Third Party Reproduction/Gestational Surrogacy

Gestational Surrogacy

When a woman is unable to carry a baby to term for medical reasons, or when a same sex male couple would like to have biological children, it is possible to use a gestational surrogate. Thanks to the advances in IVF technology, these couples can create embryos using one or both partner’s genetic material through In Vitro Fertilization. The resulting embryo(s) can then be transferred to the uterus of a gestational surrogate who can carry the pregnancy to term.

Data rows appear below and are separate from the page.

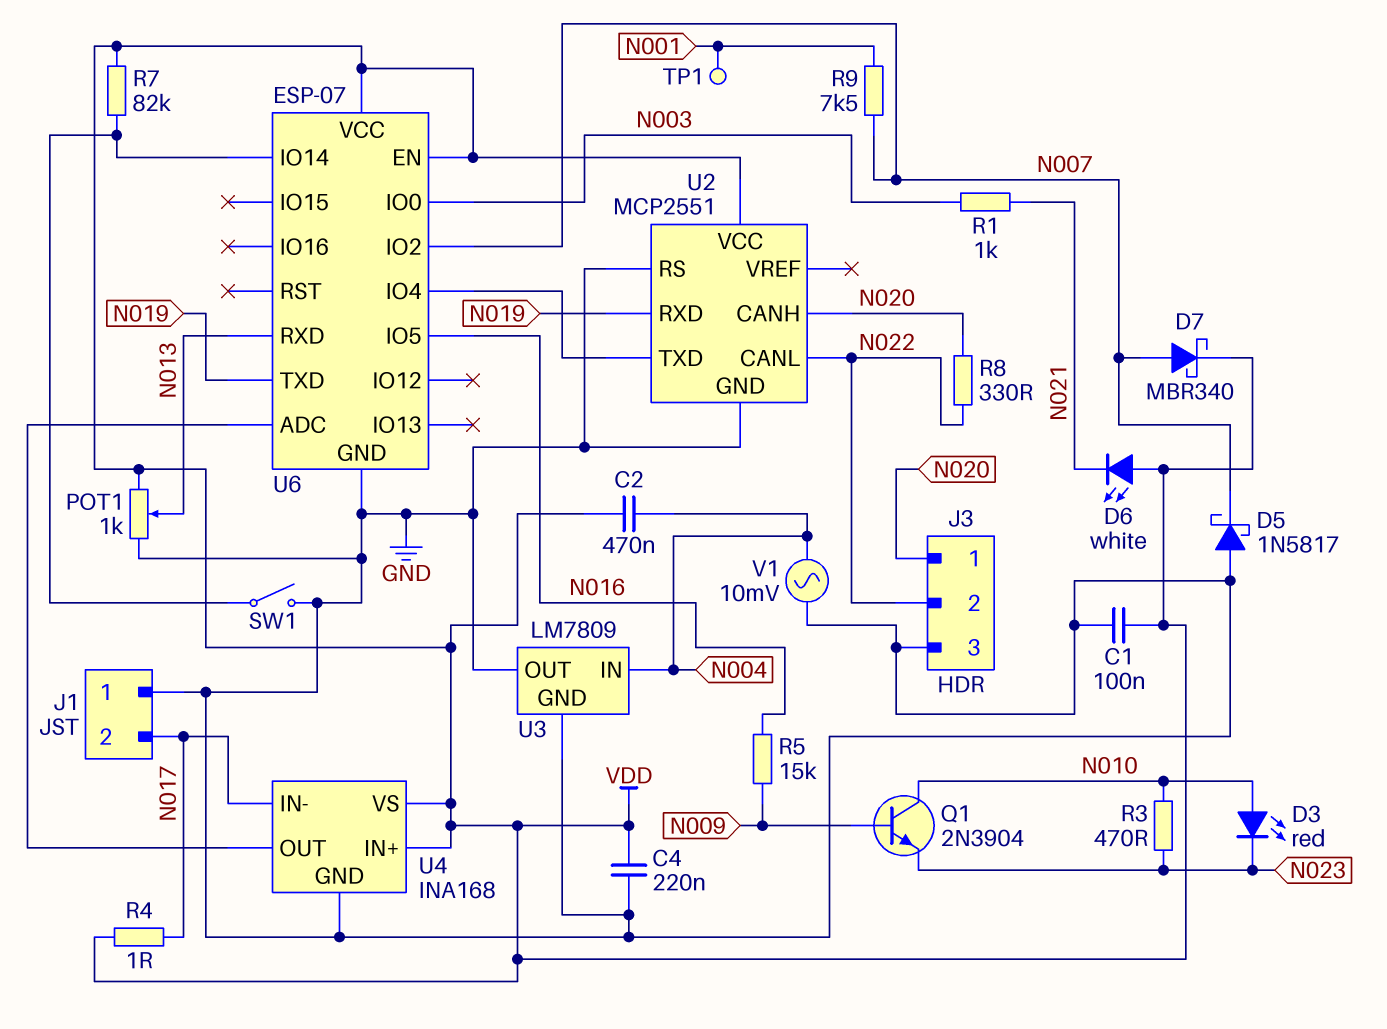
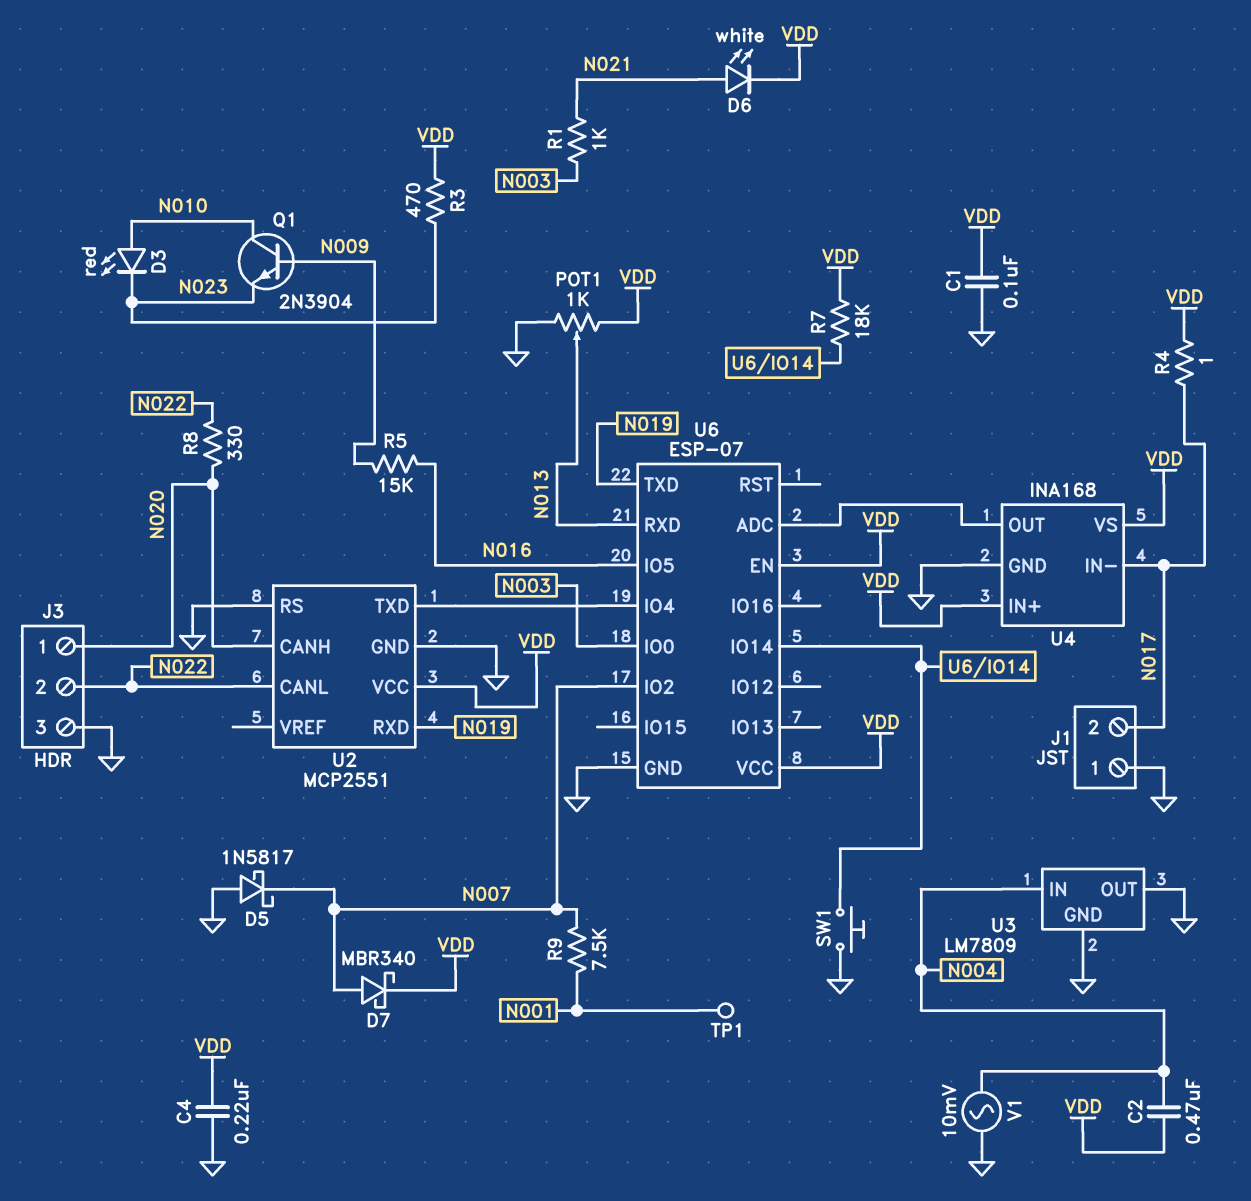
D6: LED white (A VDD, K N021) -> LED white (A N021, K VDD)
R3: 470 (N010, N023) -> 470 (N023, VDD)
R7: 82k (U6/IO14, VDD) -> 18k (U6/IO14, VDD)
SW1: switch (GND, U6/IO14) -> button (GND, U6/IO14)

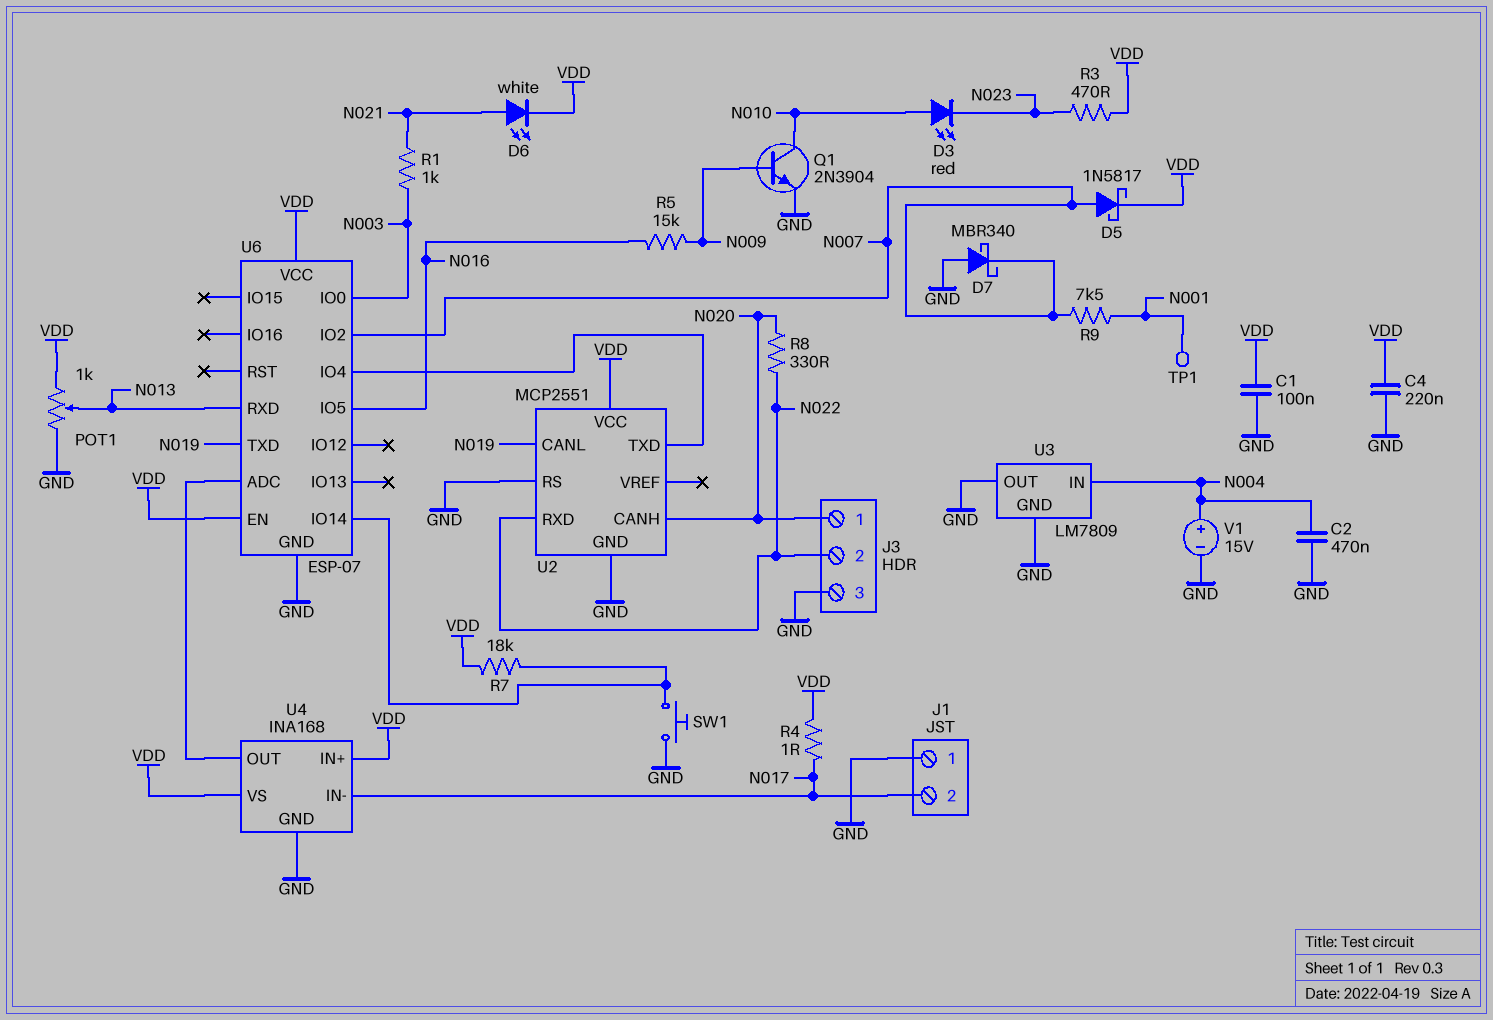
C2: 470nF (N004, VDD) -> 470nF (GND, N004)
D5: schottky 1N5817 (A GND, K N007) -> schottky 1N5817 (A N007, K VDD)
D7: schottky MBR340 (A N007, K VDD) -> schottky MBR340 (A GND, K N007)
Q1: NPN 2N3904 (B N009, C N010, E N023) -> NPN 2N3904 (B N009, C N010, E GND)
U2 pin CANL: N022 -> N019
U2 pin RXD: N019 -> N022
V1: AC 10mV (GND, N004) -> 15V (plus N004, minus GND)

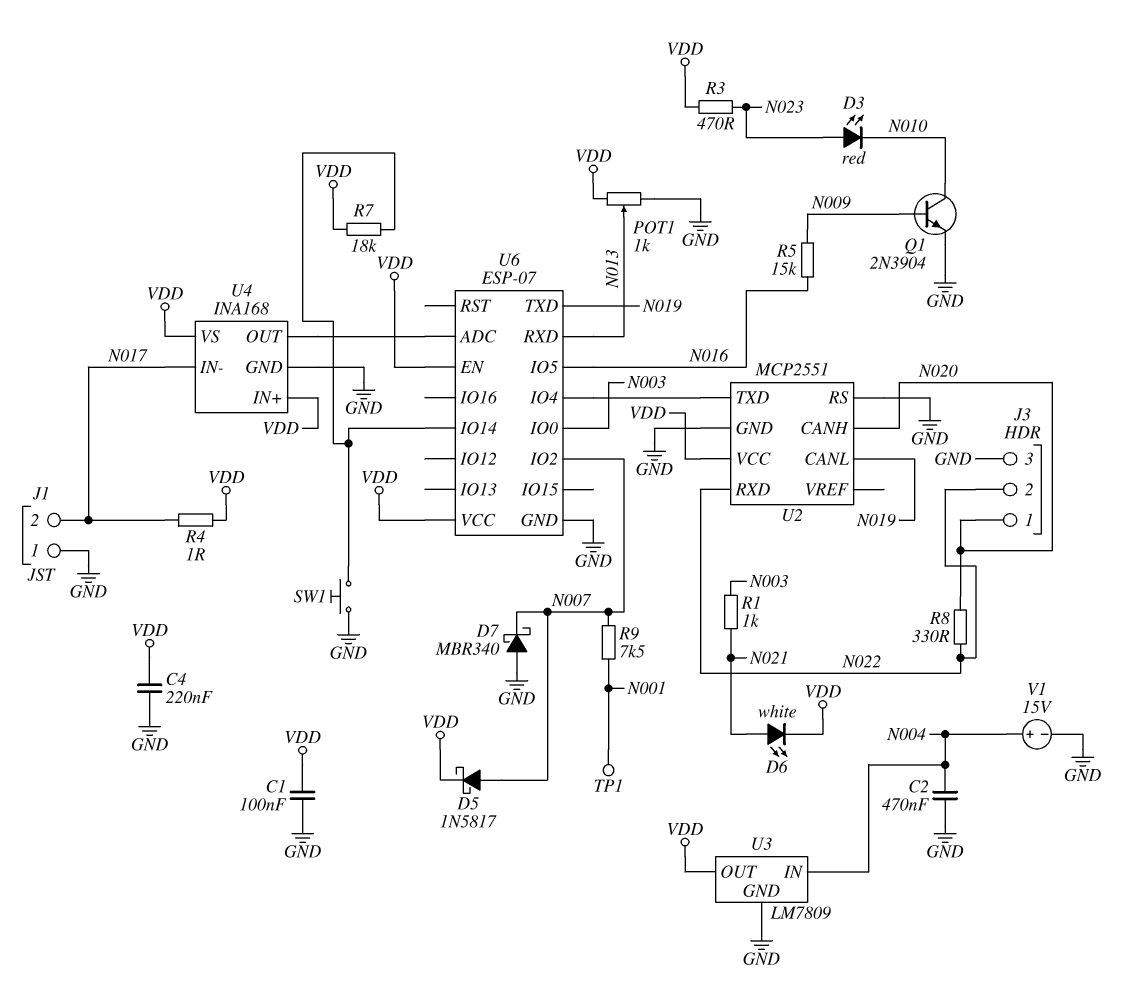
D3: LED red (A N010, K N023) -> LED red (A N023, K N010)
U3 pin OUT: GND -> VDD

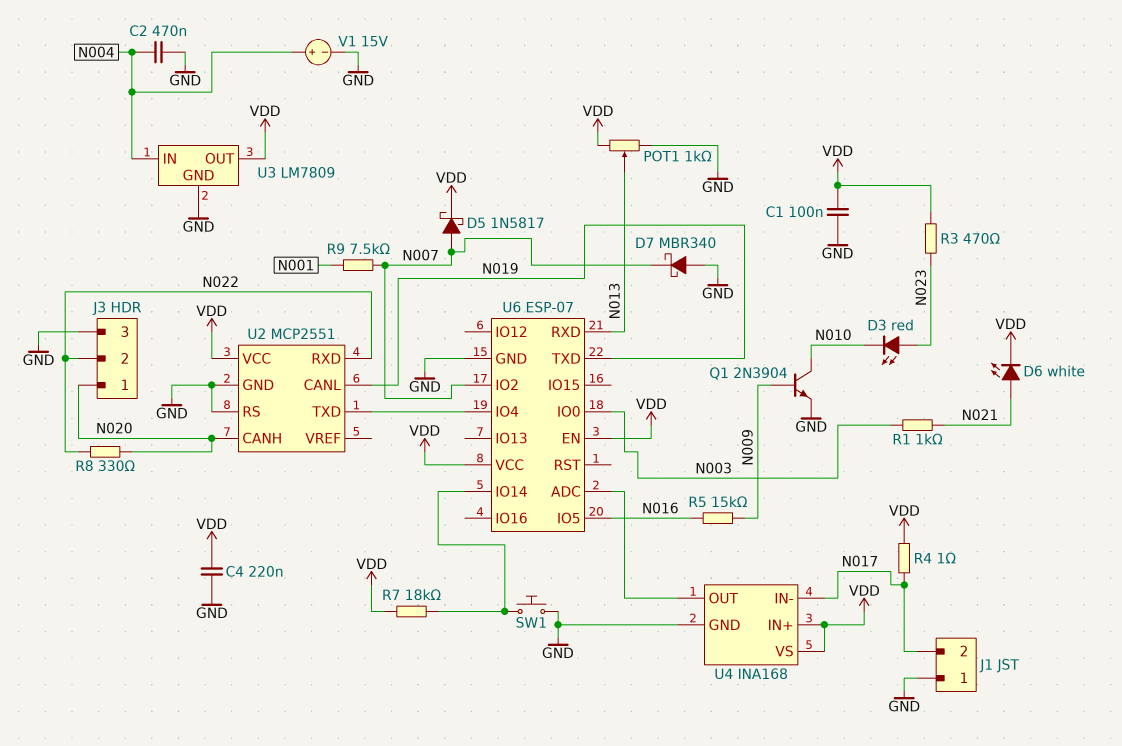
TP1: test point (N001) -> none

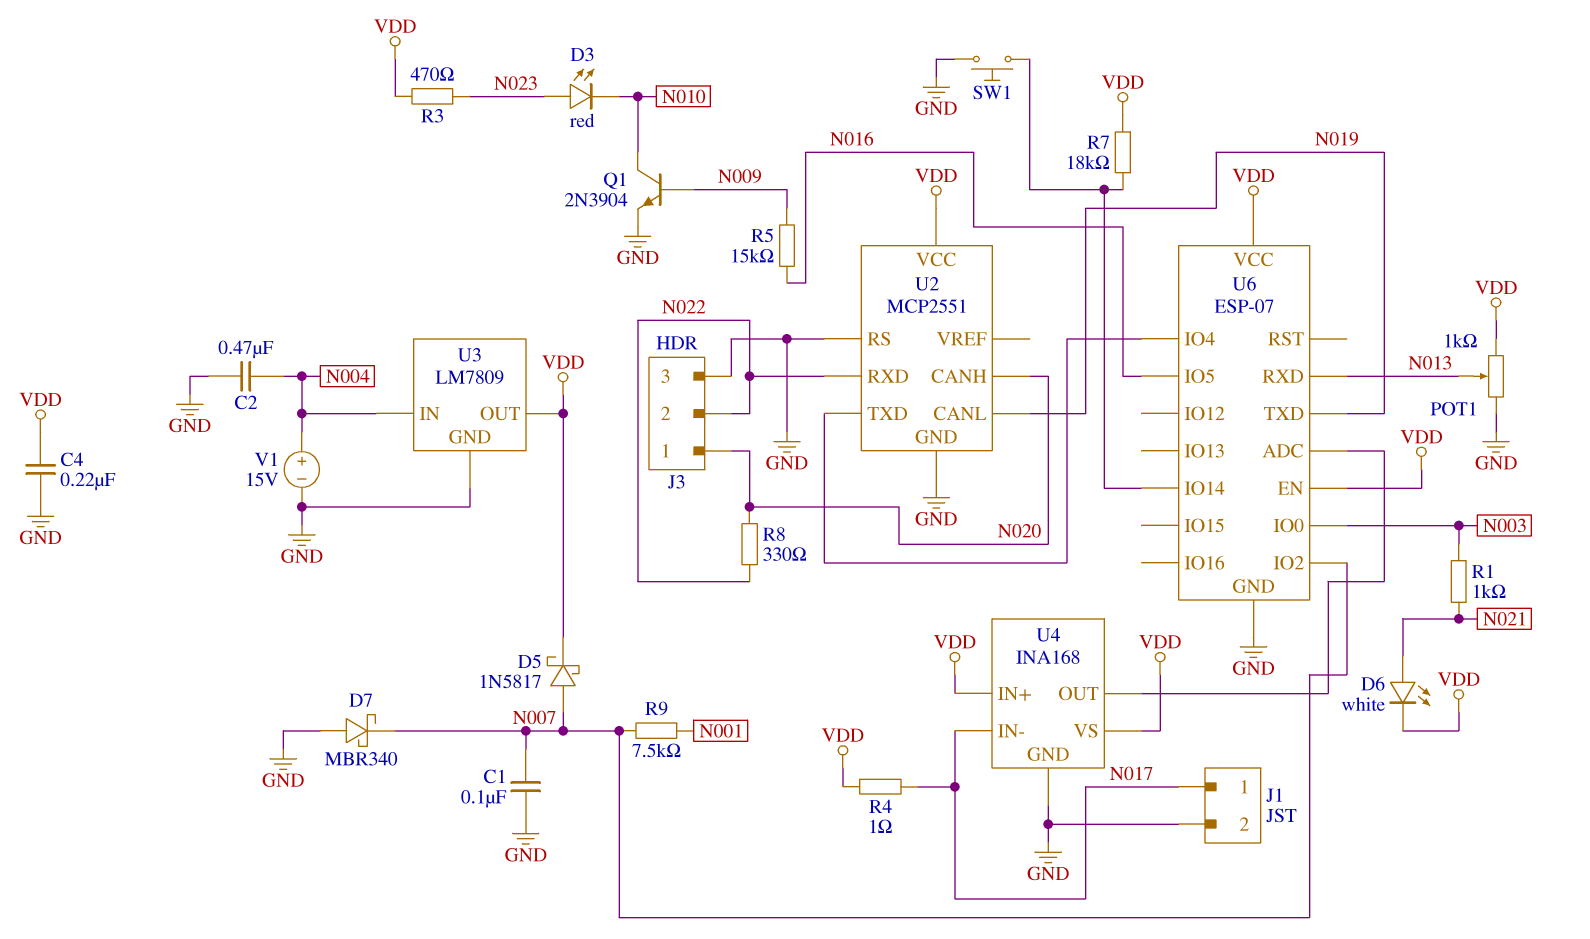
C1: 100nF (GND, VDD) -> 100nF (GND, N007)
J1 pin 1: GND -> N017
J1 pin 2: N017 -> GND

Women who need gestational carriers include those who:

  • Do not have a uterus (including gay male couples or single men)
  • Have an abnormal uterine cavity
  • Have had several recurrent miscarriages
  • Have had recurrent failed IVF cycles
  • Have a medical reason for which pregnancy is inadvisable

Choosing a Gestational Surrogate

Gestational surrogacy involves a long commitment and unique relationship between the intended parents and the gestational surrogate. For this reason, it is important for patients to select a gestational carrier with whom they feel comfortable. To assess the compatibility between the intended parents and the surrogate, both parties may hold several interviews and meetings before an agreement is made to move forward.

Important things to note:

  • Gestational surrogates should be between the ages of 21 and 35 and must have already delivered a live infant at full term.
  • The gestational surrogate should have a strong support network (such as a spouse or supportive family members) that will be available throughout the pregnancy.
  • All intended parents, gestational surrogates, and surrogate partners must undergo medical and psychological screening to ensure that there are no conditions present that may jeopardize the surrogate, the fetus, or the agreement.

Legal Considerations

Once a gestational carrier is selected and the screening process is complete, legal documents must be drawn up, specifying the rights and responsibilities of each party, as well as how disputes will be settled. Even if the carrier is known to the parents, such as a family member, these documents are imperative. It is advisable for the surrogate and the genetic parents to obtain separate legal counsel, to avoid a conflict of interest that would arise were one attorney to counsel both parties.